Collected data
■ ■ ■ ■ ■ ■ ■

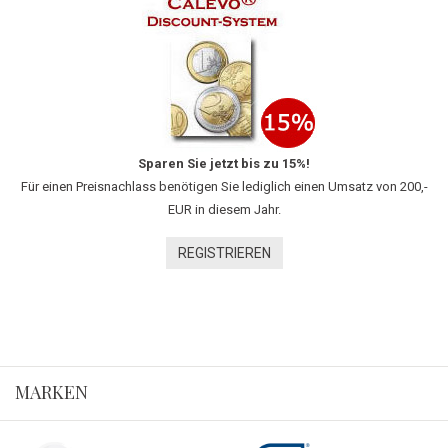
Sparen Sie jetzt bis zu 15%!
Für einen Preisnachlass benötigen Sie lediglich einen Umsatz von 200,-
EUR in diesem Jahr.
REGISTRIEREN
MARKEN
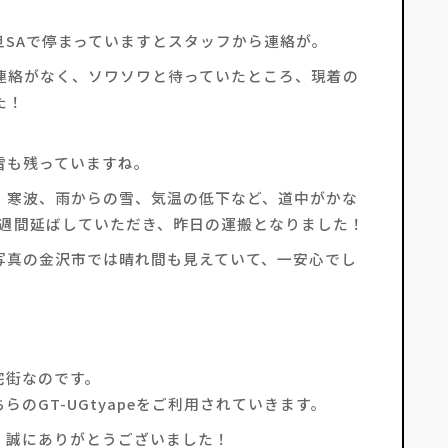
SAで停まっていますとスタッフから連絡が。
連絡がなく、ソワソワと待っていたところ、現着の
た！
雪も残っていますね。
、寒波、雨からの雪、気温の低下など、道中がかな
1週間延ばしていただき、昨日の運搬となりました！
写真の金沢市では晴れ間も見えていて、一安心でし
宅街なのです。
のGT-UGtyapeをご利用されていきます。
、誠にありがとうございました！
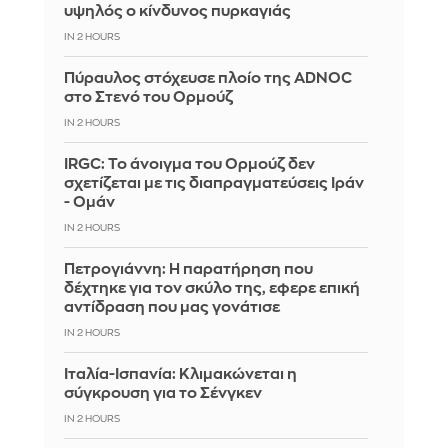
υψηλός ο κίνδυνος πυρκαγιάς
IN 2 HOURS
Πύραυλος στόχευσε πλοίο της ADNOC
στο Στενό του Ορμούζ
IN 2 HOURS
IRGC: Το άνοιγμα του Ορμούζ δεν
σχετίζεται με τις διαπραγματεύσεις Ιράν
- Ομάν
IN 2 HOURS
Πετρογιάννη: Η παρατήρηση που
δέχτηκε για τον σκύλο της, εφερε επική
αντίδραση που μας γονάτισε
IN 2 HOURS
Ιταλία-Ισπανία: Κλιμακώνεται η
σύγκρουση για το Σένγκεν
IN 2 HOURS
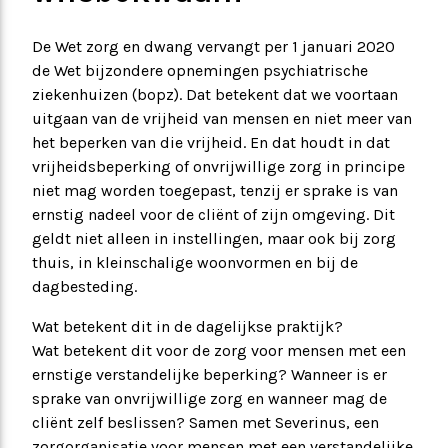
De Wet zorg en dwang vervangt per 1 januari 2020
de Wet bijzondere opnemingen psychiatrische
ziekenhuizen (bopz). Dat betekent dat we voortaan
uitgaan van de vrijheid van mensen en niet meer van
het beperken van die vrijheid. En dat houdt in dat
vrijheidsbeperking of onvrijwillige zorg in principe
niet mag worden toegepast, tenzij er sprake is van
ernstig nadeel voor de cliënt of zijn omgeving. Dit
geldt niet alleen in instellingen, maar ook bij zorg
thuis, in kleinschalige woonvormen en bij de
dagbesteding.
Wat betekent dit in de dagelijkse praktijk?
Wat betekent dit voor de zorg voor mensen met een
ernstige verstandelijke beperking? Wanneer is er
sprake van onvrijwillige zorg en wanneer mag de
cliënt zelf beslissen? Samen met Severinus, een
zorgorganisatie voor mensen met een verstandelijke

■ ■ ■ ■ ■ ■ ■

▶ Aim of the exercise: Write out all of the lines above word for word, leaving the pictures out.

▶ Output for this exercise:
Sparen Sie jetzt bis zu 15%!
Für einen Preisnachlass benötigen Sie lediglich einen Umsatz von 200,-
EUR in diesem Jahr.
REGISTRIEREN
MARKEN
SAで停まっていますとスタッフから連絡が。
連絡がなく、ソワソワと待っていたところ、現着の
た！
雪も残っていますね。
、寒波、雨からの雪、気温の低下など、道中がかな
1週間延ばしていただき、昨日の運搬となりました！
写真の金沢市では晴れ間も見えていて、一安心でし
宅街なのです。
のGT-UGtyapeをご利用されていきます。
、誠にありがとうございました！
υψηλός ο κίνδυνος πυρκαγιάς
IN 2 HOURS
Πύραυλος στόχευσε πλοίο της ADNOC
στο Στενό του Ορμούζ
IN 2 HOURS
IRGC: Το άνοιγμα του Ορμούζ δεν
σχετίζεται με τις διαπραγματεύσεις Ιράν
- Ομάν
IN 2 HOURS
Πετρογιάννη: Η παρατήρηση που
δέχτηκε για τον σκύλο της, εφερε επική
αντίδραση που μας γονάτισε
IN 2 HOURS
Ιταλία-Ισπανία: Κλιμακώνεται η
σύγκρουση για το Σένγκεν
IN 2 HOURS
De Wet zorg en dwang vervangt per 1 januari 2020
de Wet bijzondere opnemingen psychiatrische
ziekenhuizen (bopz). Dat betekent dat we voortaan
uitgaan van de vrijheid van mensen en niet meer van
het beperken van die vrijheid. En dat houdt in dat
vrijheidsbeperking of onvrijwillige zorg in principe
niet mag worden toegepast, tenzij er sprake is van
ernstig nadeel voor de cliënt of zijn omgeving. Dit
geldt niet alleen in instellingen, maar ook bij zorg
thuis, in kleinschalige woonvormen en bij de
dagbesteding.
Wat betekent dit in de dagelijkse praktijk?
Wat betekent dit voor de zorg voor mensen met een
ernstige verstandelijke beperking? Wanneer is er
sprake van onvrijwillige zorg en wanneer mag de
cliënt zelf beslissen? Samen met Severinus, een
zorgorganisatie voor mensen met een verstandelijke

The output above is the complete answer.